Community Hero: Jeannie Walsh works to help local seniors avoid loneliness

La Jolla resident Jeannie Walsh has spent the past eight years trying to keep local senior citizens from feeling isolated, and those efforts are appreciated now more than ever by the people she serves.

As director of La Jolla Friendly Visitors, a sister program of the La Jolla chapter of Meals on Wheels, Walsh connects seniors in need with a recruited volunteer who will visit them weekly, whether in their homes or at senior centers.

Walsh said the program is designed to “meet the needs of our seniors in terms of fighting off isolation and loneliness.”

Walsh said she interviews the seniors and volunteers “to tune in to their interests and their personality and their background.” She strives to match seniors and volunteers so “it’ll be fun for them to get together. That connection really works. I just love that part of my job.”

Walsh, who works full time as a receptionist with Wells Fargo Advisors in The Village, said her part-time work with La Jolla Friendly Visitors is “so rewarding because seniors are so wise and yet they have so many needs.”

They often are unwilling to say what their needs are, she said, so “it just pleases me so much that I’m able to be the middle person and help make things happen.”

La Jolla Friendly Visitors, which is free and funded by donations, is focused on serving seniors in the La Jolla, University Town Center, Clairemont and Pacific Beach areas. “I’ve carved out an area that I feel I’m able to service,” Walsh said.

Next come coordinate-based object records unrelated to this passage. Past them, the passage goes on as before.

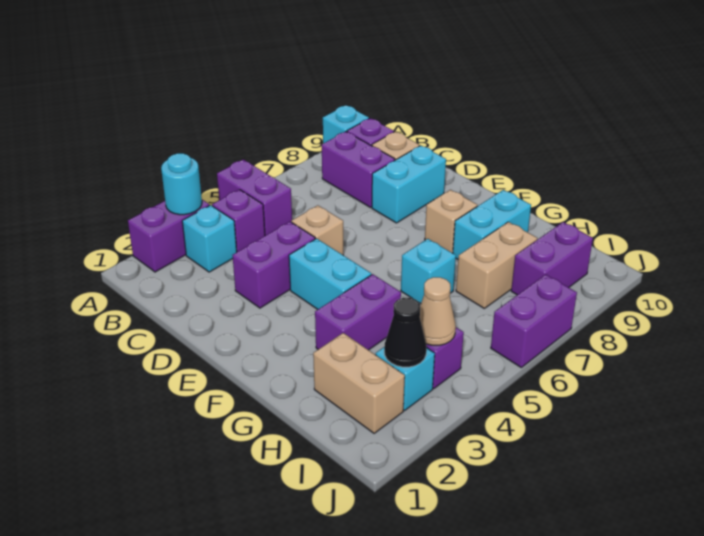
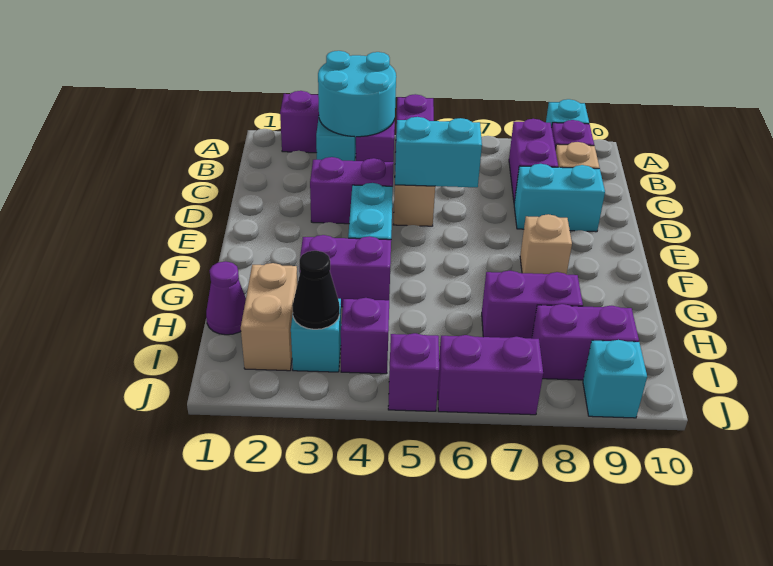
cyan 1x1 round brick [161,153,202,215] -> cyan 2x2 round brick [318,51,396,137]
cyan 1x1 brick [401,239,456,304] -> cyan 1x1 brick moved to [583,340,647,418]
cyan 1x2 brick [453,190,531,259] -> cyan 1x2 brick moved to [395,117,482,187]
none -> purple 1x1 cone [206,261,246,335]
tan 1x2 brick [456,222,537,308] -> purple 1x2 brick [482,271,583,339]
tan 1x1 cone [420,277,456,345] -> none
none -> purple 1x1 brick [388,333,439,411]

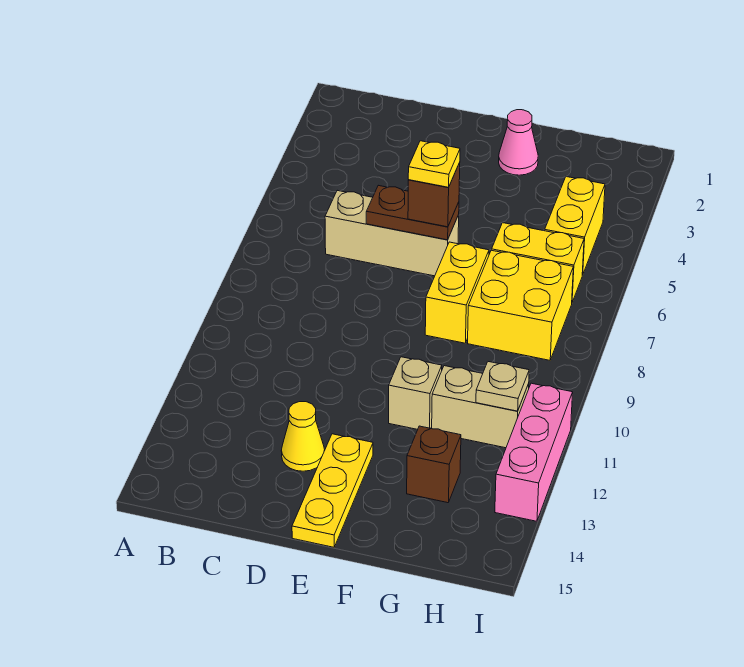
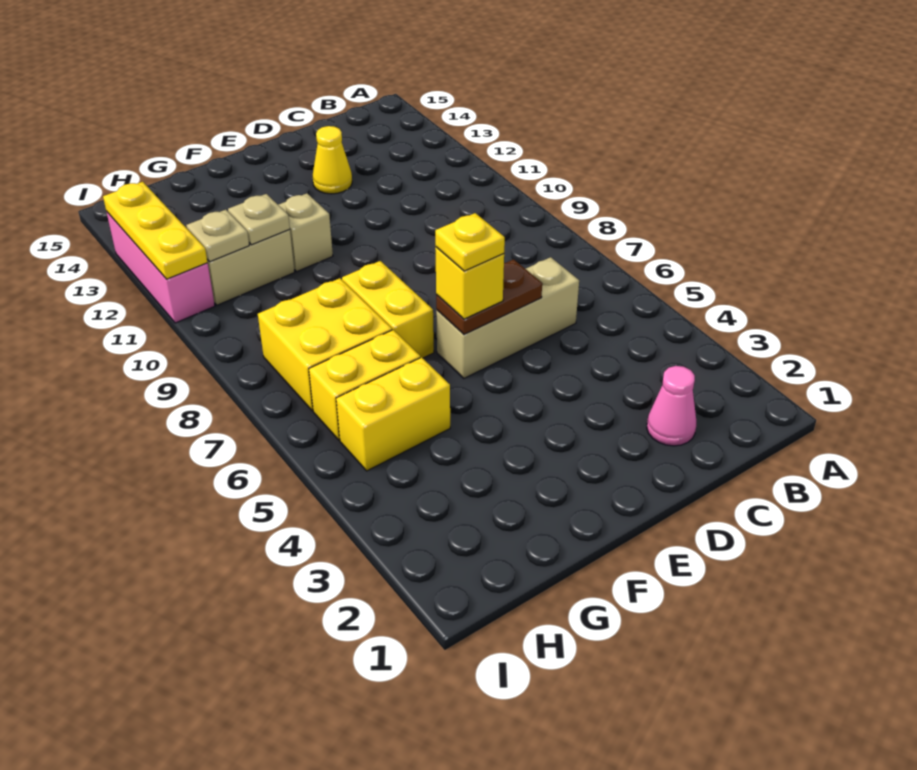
brown 1x1 brick [408,163,460,227] -> yellow 1x1 brick [435,247,504,319]
yellow 1x3 plate [292,434,373,547] -> yellow 1x3 plate moved to [103,182,208,279]
pink 1x1 cone [499,110,538,175] -> pink 1x1 cone moved to [647,366,696,446]
none -> tan 1x1 plate [228,194,290,245]
brown 1x1 brick [407,426,461,503] -> none
yellow 1x2 brick [545,177,605,275] -> yellow 1x2 brick turned to [336,357,450,471]

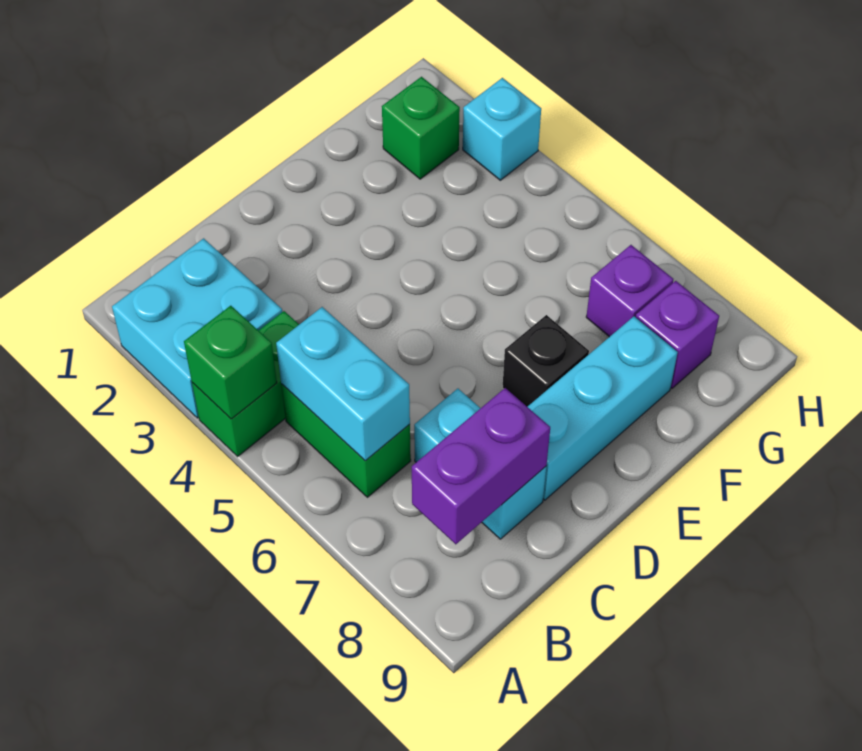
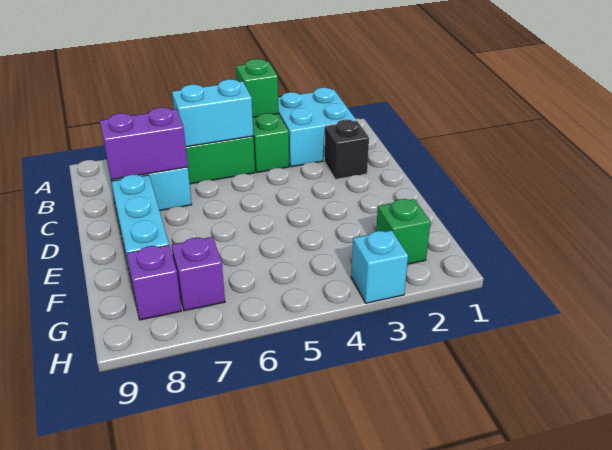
purple 1x2 brick [412,388,550,544] -> purple 1x2 brick turned to [100,108,188,180]
black 1x1 brick [503,315,589,407] -> black 1x1 brick moved to [324,120,369,179]

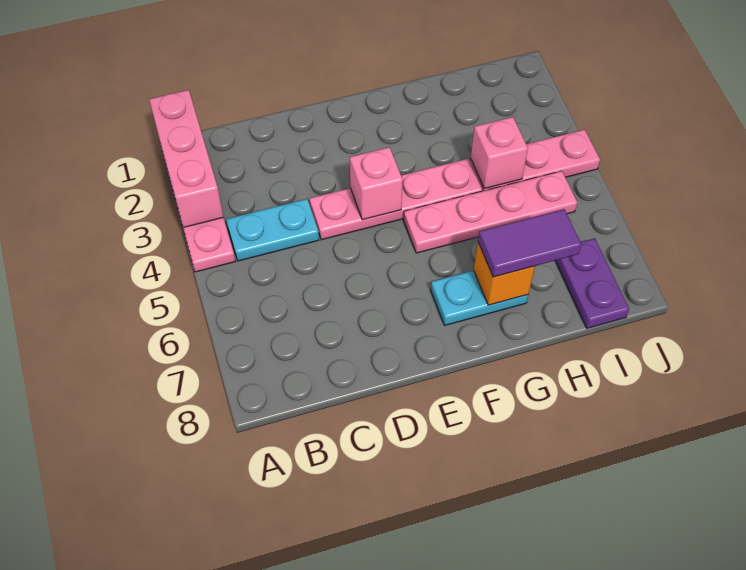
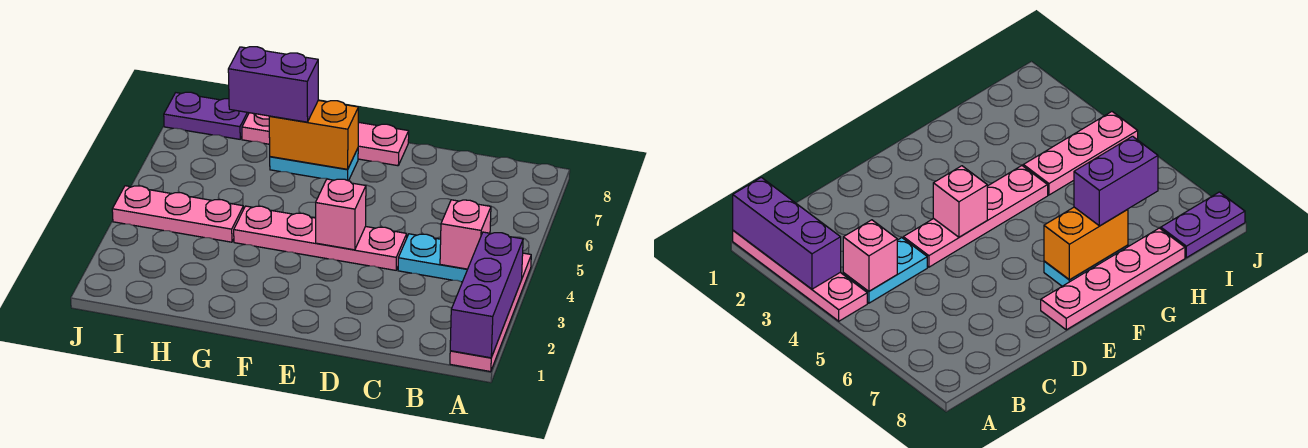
pink 1x3 brick [149,90,223,228] -> purple 1x3 brick [450,232,523,358]
pink 1x4 plate [404,171,577,253] -> pink 1x4 plate moved to [242,113,409,166]
orange 1x1 brick [474,243,535,305] -> orange 1x2 brick [269,100,358,169]
purple 1x2 tile [478,209,581,277] -> purple 1x2 brick [228,47,318,122]
pink 1x1 brick [471,117,528,189] -> pink 1x1 brick moved to [440,200,491,269]
purple 1x2 plate [555,238,629,328] -> purple 1x2 plate turned to [164,92,249,139]

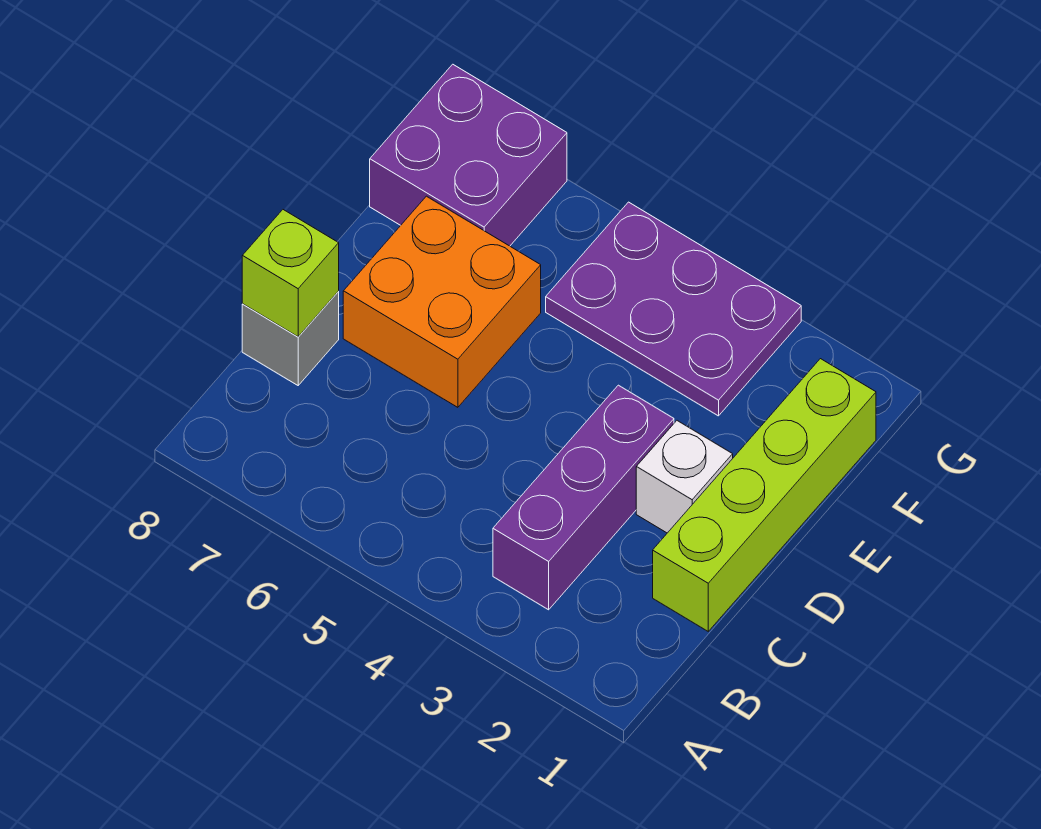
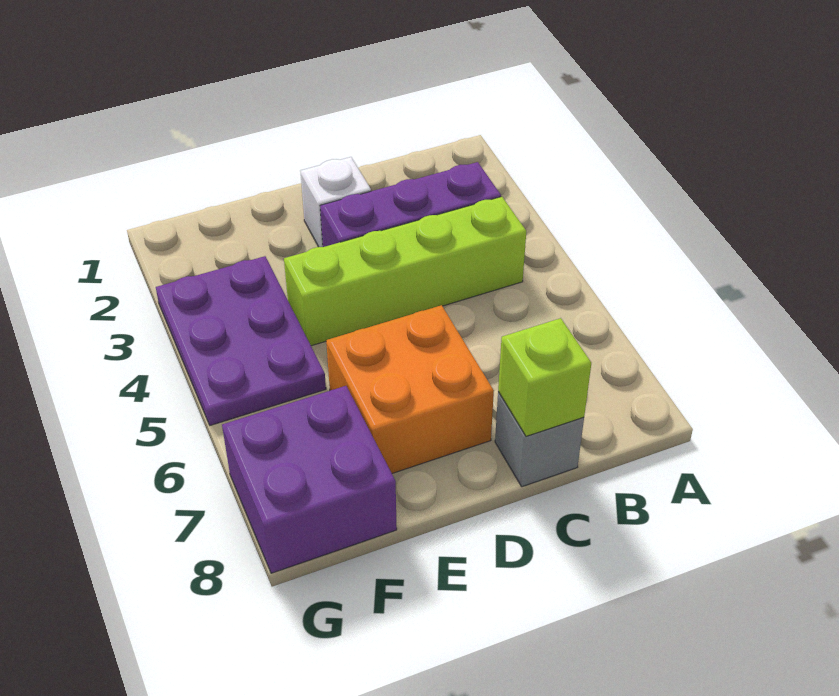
lime 1x4 brick [653,359,876,631] -> lime 1x4 brick moved to [284,197,526,346]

Over the years, Walsh has cultivated relationships with staff members at local retirement communities. “I work closely with those at [La Jolla’s] Casa de Mañana [and] Chateau La Jolla” and a few in surrounding areas, she said. “If we get a call and it seems like we can make something happen, I get so excited.”

The volunteers for La Jolla Friendly Visitors become a “social companion” for the seniors they’re matched with, Walsh said. “They allow our seniors to reminisce, vent frustrations for the day or help them problem-solve. If it’s something that’s within our realm, we’re happy to give them suggestions or help them go through certain steps.”

Volunteers also can run small errands for seniors, she said, and the organization puts together small deliveries such as flower bouquets for Thanksgiving or holiday gift bags in December.

Maryann Roberts, who nominated Walsh for the La Jolla Light’s Community Heroes series, said her mother, Chateau La Jolla resident Cathleen Roberts, “basically had no friends” after moving to La Jolla from New York at age 90. “It was a whole new life for her.”

Walsh, who has known the Robertses through La Jolla Friendly Visitors for four years, “has a way with seniors and knowing what their needs are and how to match them up with a volunteer,” Maryann Roberts said.

She said Walsh “met with my mom right away and matched a volunteer with her personality,” who coincidentally grew up in the same New York borough Cathleen Roberts lived in.

Walsh goes “above and beyond,” Maryann said, “always asking what more she can do, what my mom is receptive to having. She’s very respectful of seniors and their individual moods or needs at the moment. I just think she’s amazing. She just loves our seniors so much.”

Patrick D’Auria, the volunteer matched with Cathleen, met Walsh via a flier Walsh posted in Bird Rock about La Jolla Friendly Visitors.

D’Auria, who works with Cathleen and a younger man, said Walsh has “a lightness and a kindness. When she walks into one of these homes, she is well-recognized and she remembers a lot of the seniors and they remember her. She is very caring and sincere.”

Walsh also shows she cares about more than the seniors. “Jeannie always keeps in contact with me,” Maryann said. “She is way better at that than I am. She will always check in. ... She cares about me, about how I’m doing.”

D’Auria said Walsh “actually calls me just to check in on me sometimes. That’s very sweet of her.”

La Jolla Friendly Visitors’ services are a little different during the coronavirus pandemic, Walsh said. In-person visits ceased for a while, returning months later with masks and social distancing.

Walsh said she’s “constantly reaching out to our volunteers and encouraging them now more than ever” to call the seniors or write cards to them.

“Humans are so used to being in contact; we’re all social creatures,” she said. “I think this pandemic has been very challenging for [younger people], but when you think that seniors have lost many of their friends already … if they only have a couple of people that they’re reaching out to and that dwindles, the days can be very long for them.

“It just means everything to them to be remembered and thought of. It just keeps them going.”